Rebecca’s move into venture capital wasn’t a departure from her mission. It was an extension of it. As co-founder of Scrub Capital, she leads an early-stage fund built on a simple but powerful thesis: healthcare companies are better built, chosen, and supported when clinicians are deeply involved in investing and governance.

Scrub Capital’s model incorporates the expertise of more than 900 clinicians, founders, and operators into investment diligence and portfolio support. These clinician-builders don’t just advise, but actively shape decisions around product design, care models, go-to-market strategy, and leadership hiring. Rebecca points to a growing signal across the industry: many of the most successful healthcare companies have clinicians in founder or critical executive roles. Scrub Capital formalizes that insight into a repeatable, community-driven approach to venture.

Scope Collaborative and the rise of the clinician-operator

Beyond the fund itself, Rebecca discusses Scope Collaborative (formerly Clinicians in VC), a community designed to support clinicians exploring roles in product, operating leadership, and investing. The goal isn’t to turn every clinician into a venture capitalist. It’s to expand what “practicing at the top of your license” can mean in a tech-enabled healthcare system. Through exposure, skill-building, and peer learning, Scope helps clinicians develop fluency in business, product, systems thinking, and other capabilities that healthcare increasingly demands.

Redefining “top of license” in the age of AI

Looking ahead, Rebecca argues that we are entering a once-in-a-generation moment. Technology (and increasingly AI) can meaningfully close care gaps that once felt insurmountable, but only if clinicians help design, govern, and lead these systems. In an era of human-plus-machine care, practicing at the top of your license includes shaping how tools are built, how decisions are made, and how safety and equity are protected at scale.

As Rebecca puts it: 

“Technology can close the care gap if we build it with clinicians, not around them.”
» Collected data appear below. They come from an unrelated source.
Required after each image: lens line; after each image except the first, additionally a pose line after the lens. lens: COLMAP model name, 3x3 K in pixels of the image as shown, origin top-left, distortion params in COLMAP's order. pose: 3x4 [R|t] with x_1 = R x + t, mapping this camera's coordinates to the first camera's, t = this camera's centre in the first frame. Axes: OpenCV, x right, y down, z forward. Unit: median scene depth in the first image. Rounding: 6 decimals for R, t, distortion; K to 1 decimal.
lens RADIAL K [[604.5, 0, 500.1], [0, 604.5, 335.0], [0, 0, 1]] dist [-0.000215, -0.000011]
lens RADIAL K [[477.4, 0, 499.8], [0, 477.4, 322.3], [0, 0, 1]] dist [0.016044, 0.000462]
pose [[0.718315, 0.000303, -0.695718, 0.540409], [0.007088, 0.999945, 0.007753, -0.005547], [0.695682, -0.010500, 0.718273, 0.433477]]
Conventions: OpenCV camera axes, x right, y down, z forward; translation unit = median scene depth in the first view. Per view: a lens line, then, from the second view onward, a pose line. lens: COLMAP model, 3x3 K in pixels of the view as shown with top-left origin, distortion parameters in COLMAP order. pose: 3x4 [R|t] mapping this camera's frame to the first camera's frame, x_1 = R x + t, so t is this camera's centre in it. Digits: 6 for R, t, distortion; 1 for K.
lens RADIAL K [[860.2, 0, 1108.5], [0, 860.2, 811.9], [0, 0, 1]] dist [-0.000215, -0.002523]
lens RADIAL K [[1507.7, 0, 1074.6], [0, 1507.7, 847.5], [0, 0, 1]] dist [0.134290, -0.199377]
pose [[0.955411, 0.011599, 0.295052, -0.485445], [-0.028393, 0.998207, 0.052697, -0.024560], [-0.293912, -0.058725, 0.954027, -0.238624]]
Why this conversation matters now

At Oxeon, we work closely with the clinician-operators, product leaders, and executives who are navigating this exact transition. Rebecca’s story underscores what we see every day: the future of healthcare leadership is cross-functional, mission-driven, and deeply informed by frontline experience. For clinicians considering broader leadership roles, founders building in health tech, and investors backing the next generation of care models, this episode reminds us that the most durable healthcare innovation starts with those who understand care from the inside.

Catch the Episode

Listen on Spotify or Apple Podcasts

About Our Guest

Rebecca Mitchell, MD is a physician-turned-digital health innovator and investor who has devoted her career to ensuring that high-quality scientific advancement and medical care reach every person, regardless of birthplace or means. Raised in a “healthcare desert,” Rebecca pursued a formal medical training and applied her clinical insight to some of the most under-resourced healthcare settings in the world, making her understanding of the scale of suffering and the potential for change crystal clear and deeply personal. As one of the first clinical product leaders in digital health, Rebecca has built and led digital and virtual care products at both startup and public companies with products that now reach tens of millions of patients worldwide. Alongside building these platforms, she has coached teams on how to embed clinical expertise directly into technology companies, bridging the gap between front-line care experiences and digital innovation.

Rebecca is a founding partner of Scrub Capital, an early-stage venture fund that operates on the belief that seasoned clinicians (not just traditional investors) are the key to early-stage health-tech company building. Under her leadership, Scrub Capital has mobilized a community of hundreds of clinicians, founders, and operators whose collective perspectives inform both investment decisions and post-investment portfolio support. Rebecca currently blends her clinical background, product-building experience, and investment leadership to back and build solutions that not only scale, but honor clinical integrity, equity, and impact.